━━━ Data excerpts

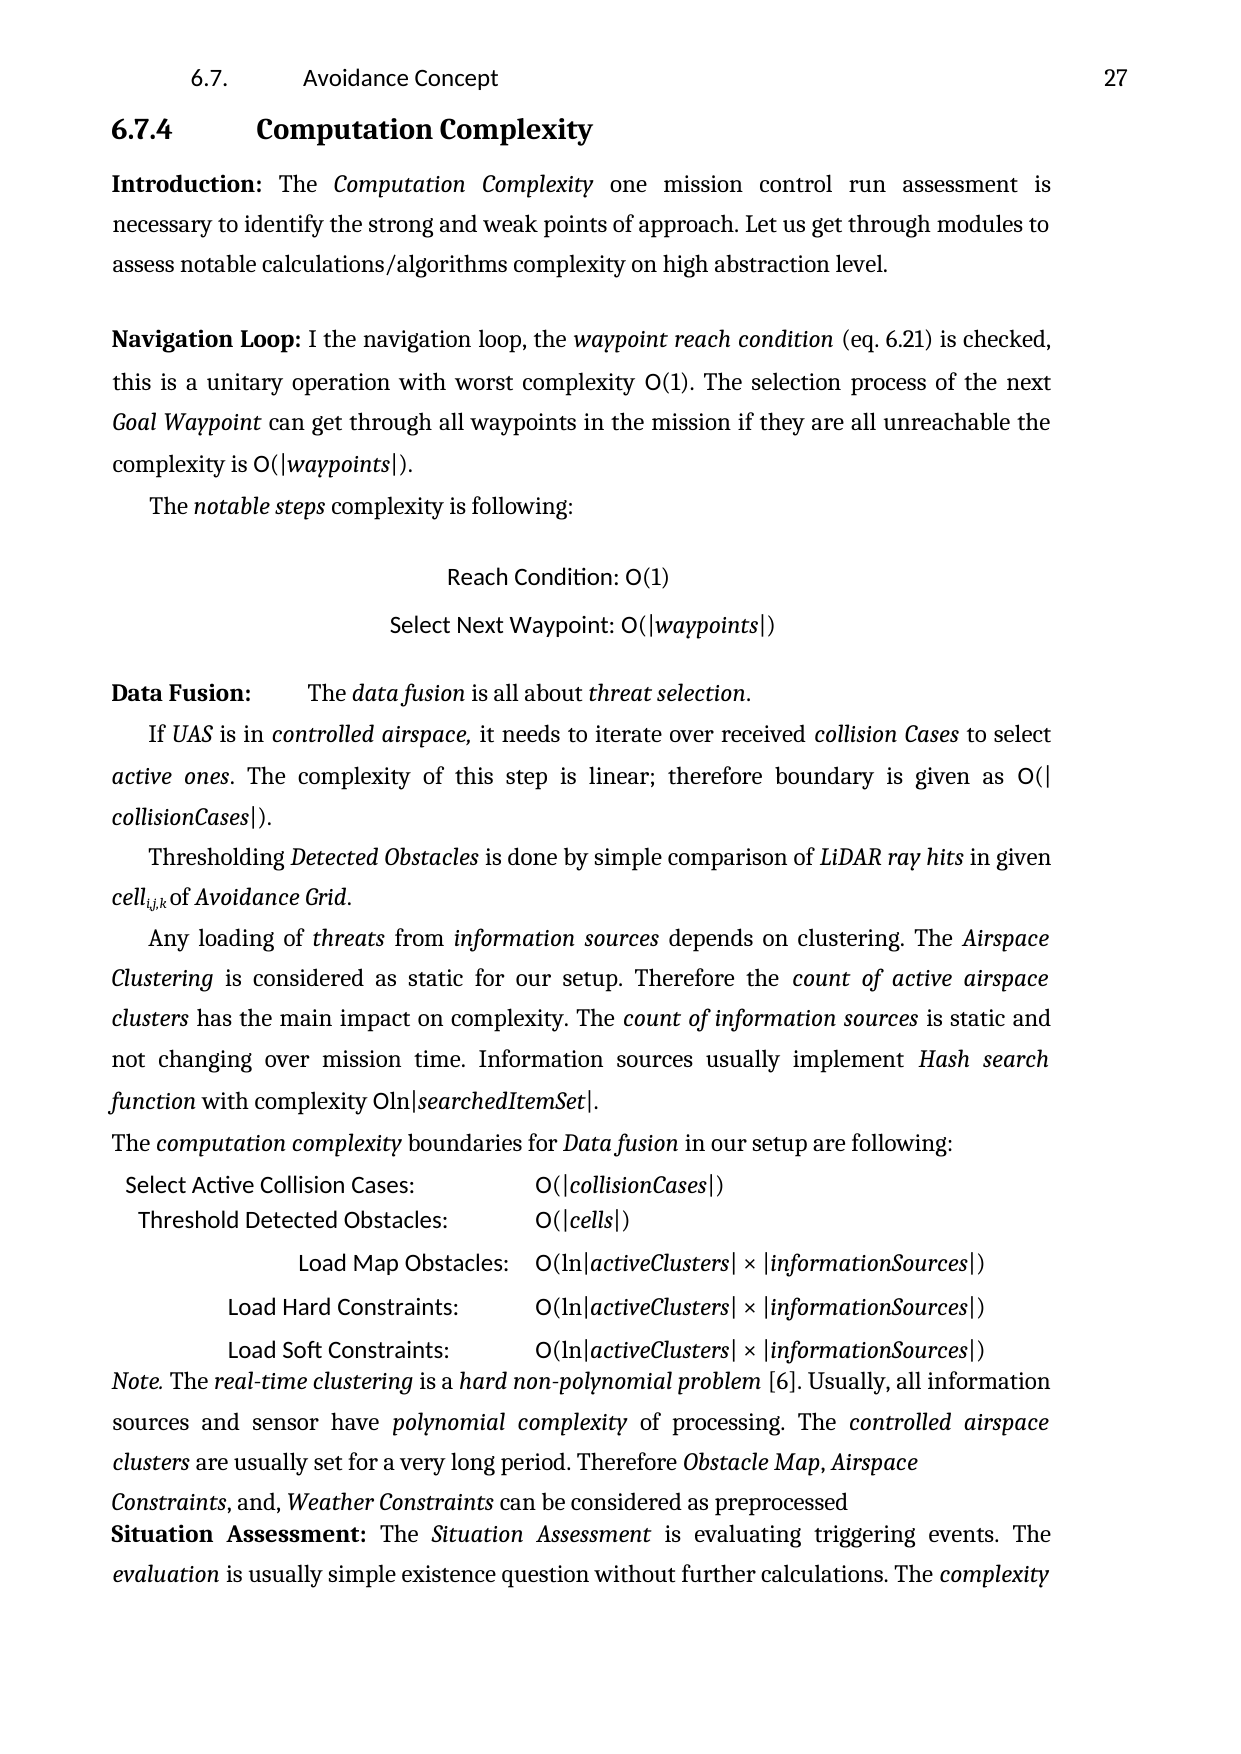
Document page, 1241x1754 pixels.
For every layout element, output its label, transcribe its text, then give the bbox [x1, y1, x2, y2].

table_cell Load Map Obstacles: [125, 1246, 535, 1289]
table_header Select Active Collision Cases: [125, 1169, 535, 1202]
text Constraints, and, Weather Constraints can be considered as preprocessed [111, 1488, 1052, 1517]
text Situation Assessment: The Situation Assessment is evaluating triggering events. The evaluation is usually simple existence question without further calculations. The complexity of event evaluation for our case is O(1). There are eight triggers. The count of triggers needs to be accounted in complexity boundary: [111, 1520, 1052, 1589]
table_cell Load Hard Constraints: [125, 1290, 535, 1333]
table_cell O(|cells|) [535, 1203, 1040, 1246]
text The notable steps complexity is following: [149, 492, 1052, 520]
text The computation complexity boundaries for Data fusion in our setup are following: [111, 1129, 1052, 1157]
text Thresholding Detected Obstacles is done by simple comparison of LiDAR ray hits in given celli,j,k of Avoidance Grid. [111, 843, 1052, 912]
text Select Next Waypoint: O(|waypoints|) [112, 609, 1053, 640]
subtitle 6.7.4 Computation Complexity [111, 112, 1053, 147]
text Navigation Loop: I the navigation loop, the waypoint reach condition (eq. 6.21) is checked, this is a unitary operation with worst complexity O(1). The selection process of the next Goal Waypoint can get through all waypoints in the mission if they are all unreachable the complexity is O(|waypoints|). [111, 325, 1052, 479]
table_header O(|collisionCases|) [535, 1169, 1040, 1202]
text Reach Condition: O(1) [112, 561, 1004, 591]
table_cell Load Soft Constraints: [125, 1333, 535, 1367]
table_cell O(ln|activeClusters| × |informationSources|) [535, 1333, 1040, 1367]
text Any loading of threats from information sources depends on clustering. The Airspace Clustering is considered as static for our setup. Therefore the count of active airspace clusters has the main impact on complexity. The count of information sources is static and not changing over mission time. Information sources usually implement Hash search function with complexity Oln|searchedItemSet|. [111, 924, 1052, 1116]
table_cell O(ln|activeClusters| × |informationSources|) [535, 1246, 1040, 1289]
table_cell Threshold Detected Obstacles: [125, 1203, 535, 1246]
text Note. The real-time clustering is a hard non-polynomial problem [6]. Usually, all information sources and sensor have polynomial complexity of processing. The controlled airspace clusters are usually set for a very long period. Therefore Obstacle Map, Airspace [111, 1367, 1052, 1476]
text If UAS is in controlled airspace, it needs to iterate over received collision Cases to select active ones. The complexity of this step is linear; therefore boundary is given as O(|collisionCases|). [111, 719, 1052, 831]
table_cell O(ln|activeClusters| × |informationSources|) [535, 1290, 1040, 1333]
text Introduction: The Computation Complexity one mission control run assessment is necessary to identify the strong and weak points of approach. Let us get through modules to assess notable calculations/algorithms complexity on high abstraction level. [111, 170, 1052, 279]
text Data Fusion: The data fusion is all about threat selection. [111, 679, 1053, 707]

━━━━━━

Search the data above for the word "setup" and report how many lines contain it, with nothing further.

Solution: 2